╭─ Excerpt
Chapter 6: Coupling new sediment rating curve and ecological model to evaluate human-induced vegetation cover change effect on sediment flow

In this chapter, one new approach to analyze effect of human-induced vegetation cover change on the historical sediment load is proposed, which cross validation with results of chapter 4. On purpose of this, time series NDVI from Global Inventory Modeling and Mapping Studies (GIMMS) is introduced to analyze the changing trend of vegetation cover in the past years. In addition, potential LAI is simulated by one ecosystem model to describe the potential vegetation cover condition without human activities effects. Based on the relationship between NDVI and LAI, they are then converted into standardized values. Finally, standardized NDVI and LAI are inputted into new sediment rating curve to evaluate vegetation cover change effect on sediment load.
╰─
> _Work instruction A_:
Based on the sediment chapter excerpt above, decide whether each statement agrees with it. Answer yes or no for each, and quote the words of the excerpt that settle it.
(i) The NDVI time series used comes from the Global Inventory Modeling and Mapping Studies.
(ii) Potential LAI is simulated to describe vegetation cover that includes the effects of human activities.
(iii) NDVI and LAI are entered into the new sediment rating curve without being standardized.
> _Work instruction B_:
Return the passage of the sediment chapter excerpt from "In this chapter, one" to "on sediment load.", copied word for word.
> _Work instruction C_:
Supply the next part of the sediment chapter excerpt, starting after its final sentence.
╭─ Entries supplied
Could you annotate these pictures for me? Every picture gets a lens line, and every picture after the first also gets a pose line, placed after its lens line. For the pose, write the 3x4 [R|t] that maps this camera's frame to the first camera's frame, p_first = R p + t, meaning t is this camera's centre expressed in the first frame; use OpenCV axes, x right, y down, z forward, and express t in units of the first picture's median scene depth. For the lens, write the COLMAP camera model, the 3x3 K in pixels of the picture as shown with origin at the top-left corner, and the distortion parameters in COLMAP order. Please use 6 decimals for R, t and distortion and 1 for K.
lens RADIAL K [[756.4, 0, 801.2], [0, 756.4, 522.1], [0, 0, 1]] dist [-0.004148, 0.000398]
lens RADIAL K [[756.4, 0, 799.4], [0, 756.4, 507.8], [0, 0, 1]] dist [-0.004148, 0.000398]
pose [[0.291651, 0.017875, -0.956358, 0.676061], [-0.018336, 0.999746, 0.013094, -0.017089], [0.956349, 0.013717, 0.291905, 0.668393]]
╰─
╭─ Entries supplied
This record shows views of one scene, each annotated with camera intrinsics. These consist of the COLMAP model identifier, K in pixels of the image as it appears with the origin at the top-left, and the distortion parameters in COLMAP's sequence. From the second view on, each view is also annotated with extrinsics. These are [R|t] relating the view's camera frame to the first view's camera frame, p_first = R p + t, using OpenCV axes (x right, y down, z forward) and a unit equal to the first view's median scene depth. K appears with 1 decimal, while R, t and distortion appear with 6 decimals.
╰─
> _Result A_:
(i) Yes: "time series NDVI from Global Inventory Modeling and Mapping Studies (GIMMS) is introduced to analyze the changing trend of vegetation cover in the past years"
(ii) No: "to describe the potential vegetation cover condition without human activities effects"
(iii) No: "Finally, standardized NDVI and LAI are inputted into new sediment rating curve to evaluate vegetation cover change effect on sediment load."

> _Result B_:
In this chapter, one new approach to analyze effect of human-induced vegetation cover change on the historical sediment load is proposed, which cross validation with results of chapter 4. On purpose of this, time series NDVI from Global Inventory Modeling and Mapping Studies (GIMMS) is introduced to analyze the changing trend of vegetation cover in the past years. In addition, potential LAI is simulated by one ecosystem model to describe the potential vegetation cover condition without human activities effects. Based on the relationship between NDVI and LAI, they are then converted into standardized values. Finally, standardized NDVI and LAI are inputted into new sediment rating curve to evaluate vegetation cover change effect on sediment load.

> _Result C_:
Chapter 7: Analyzing the potential effect of future land cover and climate change on streamflow and sediment flow based on land use change model and GCMs

In this chapter, potential effects of future land cover and climate change on streamflow and sediment flow based on land use change model and GCMs are presented. Specifically, based on spatial physical and socioeconomic drive factors of the basin, future potential land cover map is calculated. In addition, future precipitation from two selected GCMs is downscaled to all stations by different methods. And then, both future land cover and future precipitation scenario are used to feed hydrological model. Finally, streamflow and sediment flow response to changes in land cover and climate are discussed.

Chapter 8: Summary of the study

This chapter summarizes the results and contributions of this study, and then gives suggestions for the future works.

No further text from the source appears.